(Passage to read begins)

30 July 2014 The United Nations World Health Organization (WHO) today advised that while travellers should be aware of Ebola, they will not contract the highly-contagious, often fatal disease unless they actually touch someone who is showing active symptoms.
“So one can travel,” Gregory Hartl, WHO spokesperson on epidemic diseases said on Twitter, one of the social media sites where concerns of the spread of Ebola is generating much traffic on a day when a West African airline stopped flying to Liberia and Sierra Leone amid growing concern about the spread of the Ebola virus.
WHO has issued answers to questions about what is now being reported as the worst Ebola outbreak in history that has killed hundreds in West Africa.
WHO has also warned health workers deployed by relief organizations to strictly apply infection control measures recommended by the Geneva-UN health agency as there is currently no specific treatment to cure the disease.
“It's vital for health care workers deployed by relief and similar organizations to come fully trained, equipped to help respond to Ebola,” WHO said.
According to WHO, health workers treating patients with suspected or confirmed illness are at higher risk of infection than other groups, as demonstrated by the reports of doctors treating Ebola victims contracting the disease in West Africa.
The issue of personal safety is a concern for response teams, especially for medical workers in direct contact with patients.
“Prior to my arrival to Kenema, (Sierra Leone) I was scared about my own safety but I realized later that we can be in control of the risk,” says Dr. Mauricio Ferri, a Brazilian intensive care specialist, deployed by WHO to one of the most affected areas of Sierra Leone since the outbreak was declared in late May. “We need to strike the right balance between caring for patients and our own security.”
Dr Ferri was deployed through the Global Outbreak Alert and Response Network (GOARN), a WHO-based network of experts and institutions that can assist with the international response to disease outbreaks.

(Passage to read ends)
(Extracted entries begins)

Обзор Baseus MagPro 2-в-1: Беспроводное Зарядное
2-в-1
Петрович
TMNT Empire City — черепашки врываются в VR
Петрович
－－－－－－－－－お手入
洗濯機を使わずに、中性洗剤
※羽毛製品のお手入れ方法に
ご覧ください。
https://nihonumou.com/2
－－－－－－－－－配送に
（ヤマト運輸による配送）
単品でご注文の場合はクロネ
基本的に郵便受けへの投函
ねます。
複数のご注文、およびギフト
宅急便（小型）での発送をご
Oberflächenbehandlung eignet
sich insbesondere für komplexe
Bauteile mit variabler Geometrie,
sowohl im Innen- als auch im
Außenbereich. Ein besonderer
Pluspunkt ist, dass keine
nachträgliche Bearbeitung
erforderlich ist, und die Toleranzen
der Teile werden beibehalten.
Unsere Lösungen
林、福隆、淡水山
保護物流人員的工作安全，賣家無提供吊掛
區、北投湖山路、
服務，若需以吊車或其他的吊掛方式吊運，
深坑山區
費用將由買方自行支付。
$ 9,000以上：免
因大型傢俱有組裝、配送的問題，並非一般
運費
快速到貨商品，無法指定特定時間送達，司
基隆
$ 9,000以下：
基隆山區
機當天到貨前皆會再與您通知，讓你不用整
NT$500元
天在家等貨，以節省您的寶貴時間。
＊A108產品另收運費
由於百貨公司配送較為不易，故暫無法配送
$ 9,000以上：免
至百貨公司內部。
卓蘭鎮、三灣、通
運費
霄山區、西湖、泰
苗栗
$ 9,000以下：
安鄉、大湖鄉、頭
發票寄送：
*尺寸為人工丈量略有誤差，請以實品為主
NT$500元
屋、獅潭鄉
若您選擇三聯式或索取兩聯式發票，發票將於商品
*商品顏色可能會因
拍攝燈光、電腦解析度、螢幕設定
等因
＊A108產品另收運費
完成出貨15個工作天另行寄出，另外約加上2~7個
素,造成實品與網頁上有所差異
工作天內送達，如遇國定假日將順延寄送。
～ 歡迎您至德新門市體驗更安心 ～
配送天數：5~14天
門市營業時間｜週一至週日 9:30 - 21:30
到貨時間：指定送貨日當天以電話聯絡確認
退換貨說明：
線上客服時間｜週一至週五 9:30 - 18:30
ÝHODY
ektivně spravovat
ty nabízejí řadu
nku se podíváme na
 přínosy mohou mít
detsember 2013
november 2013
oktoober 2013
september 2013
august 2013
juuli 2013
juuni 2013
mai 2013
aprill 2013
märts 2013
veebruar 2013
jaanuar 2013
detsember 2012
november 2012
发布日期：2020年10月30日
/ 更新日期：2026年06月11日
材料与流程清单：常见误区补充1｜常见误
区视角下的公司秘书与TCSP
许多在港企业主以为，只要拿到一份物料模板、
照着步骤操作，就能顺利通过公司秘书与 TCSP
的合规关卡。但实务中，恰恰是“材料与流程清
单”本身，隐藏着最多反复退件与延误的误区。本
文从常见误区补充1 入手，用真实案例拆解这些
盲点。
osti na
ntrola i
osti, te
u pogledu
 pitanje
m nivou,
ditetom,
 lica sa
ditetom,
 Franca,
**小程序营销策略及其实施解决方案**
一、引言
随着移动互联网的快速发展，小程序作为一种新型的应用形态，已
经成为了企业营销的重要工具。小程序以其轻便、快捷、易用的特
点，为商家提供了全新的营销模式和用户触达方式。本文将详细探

(Extracted entries ends)

**About this exercise**. Continue the news report on WHO's Ebola advice for travelers and health workers, starting after its last sentence.

**Result**.
According to WHO, Ebola, formerly known as Ebola haemorrhagic fever has a death rate of up to 90 per cent. The illness affects humans and nonhuman primates (monkeys, gorillas, and chimpanzees). The origin of the virus is unknown, but fruit bats are considered the likely host.
“Once a person comes into contact with an animal that has Ebola, it can spread within the community from human-to-human Infection occurs from direct contact (through broken skin or mucous membranes) with the blood, or other bodily fluids or secretions (stool, urine, saliva, semen) of infected people,” according to WHO.
Sudden onset of fever, intense weakness, muscle pain, headache and sore throat are typical signs and symptoms. This is followed by vomiting, diarrhoea, rash, impaired kidney and liver function, and in some cases, both internal and external bleeding.
WHO says the incubation period, or the time interval from infection to onset of symptoms, is from 2 to 21 days. The patients become contagious once they begin to show symptoms. They are not contagious during the incubation period.
“Travellers should be aware of #Ebola, and aware that if they do not touch someone who is showing active symptoms of the disease, then they cannot contract it,” Hartl told Twitter.
While there is no specific drug against Ebola, WHO says the best treatment is intensive supportive treatment provided in the hospital by health workers using strict infection control procedures.
As for airlines banning flights to countries of origin, Dr. Olumuyiwa Benard Aliu, President of the International Civil Aviation Organization (ICAO) 36-member Council, said his agency works very closely with WHO in the area of travel advisories to prevent the transfer of communicable diseases.
Dr. Aliu said “sometimes Member States may decide to apply their own rules to protect their own nationals” but ICAO would advise its member states based on guidelines and advice it receives from WHO, he said.
WHO actions include: disease surveillance and information-sharing across regions to watch for outbreaks; technical assistance to investigate and contain health threats when they occur; advice on prevention and treatment options; deployments of experts and health supplies such as personal protection gear for health workers when they are requested by the country, as well as communication to raise awareness of the nature of the disease and protective health measures to control transmission of the virus.